● **Text under study**:
**********
Friday, February 19, 2016

Thursday, February 18, 2016

THE WITCH



A lot of recent horror films just aren’t scary to me. Not even chilling or mildly startling. Some are downright overrated like in the case of It Follows. Sorry to fire cheap shots but I still honestly don’t understand what folks see in that movie. From the inconsistent plot/rules laid out in the film to the overall bored tone – I just don’t get it (the same can also be said about The Visit).
I’m not saying all this to sound cool like I’m above being startled or I’m “too cool” be scared (and there are a few semi-recent horror films that I do enjoy – like Insidious & Pontypol – but not because they're scary but rather because they're well-made & entertaining). It’s just a lot of horror films are often predictable which sometimes takes the fun out of being scared (you can see a startling or scary moment coming from a mile away) or they try to overcompensate by being unnecessarily shocking & bloody. The Witch does neither of those things. It’s subtle and relies on atmosphere & ambiance as opposed to stuff like (un)scary little children with hair draped over their faces slowly walking towards us down a dark-lit hallway. ...Technically the film does have creepy little children characters but not the typical creepy children one might find in The Ring, The Grudge or whatever POV exorcism film happens to be out in theaters this month or streaming on Netflix.
**********
● **Data shown**:
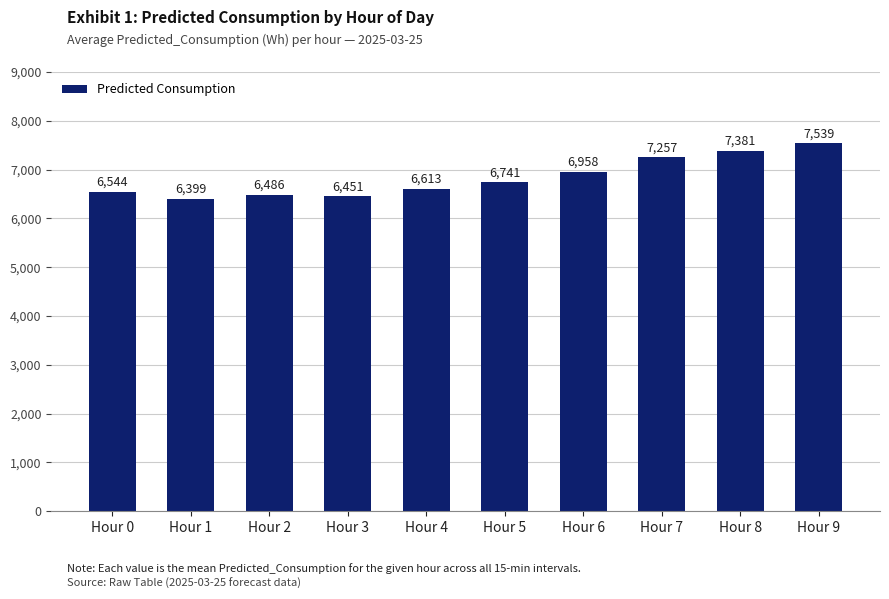

Rank the categories by value from highest to lowest.

Hour 9, Hour 8, Hour 7, Hour 6, Hour 5, Hour 4, Hour 0, Hour 2, Hour 3, Hour 1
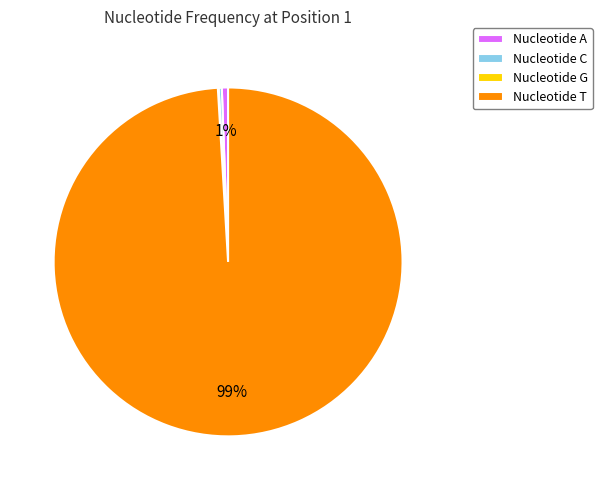

To the nearest percent, what percentage of the pie is Nucleotide T?

99%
**********
● **What is required**:
From the review of The Witch, extract the stretch from "A lot of recent" through "about The Visit).", copied word for word.

● **Task response**:
A lot of recent horror films just aren’t scary to me. Not even chilling or mildly startling. Some are downright overrated like in the case of It Follows. Sorry to fire cheap shots but I still honestly don’t understand what folks see in that movie. From the inconsistent plot/rules laid out in the film to the overall bored tone – I just don’t get it (the same can also be said about The Visit).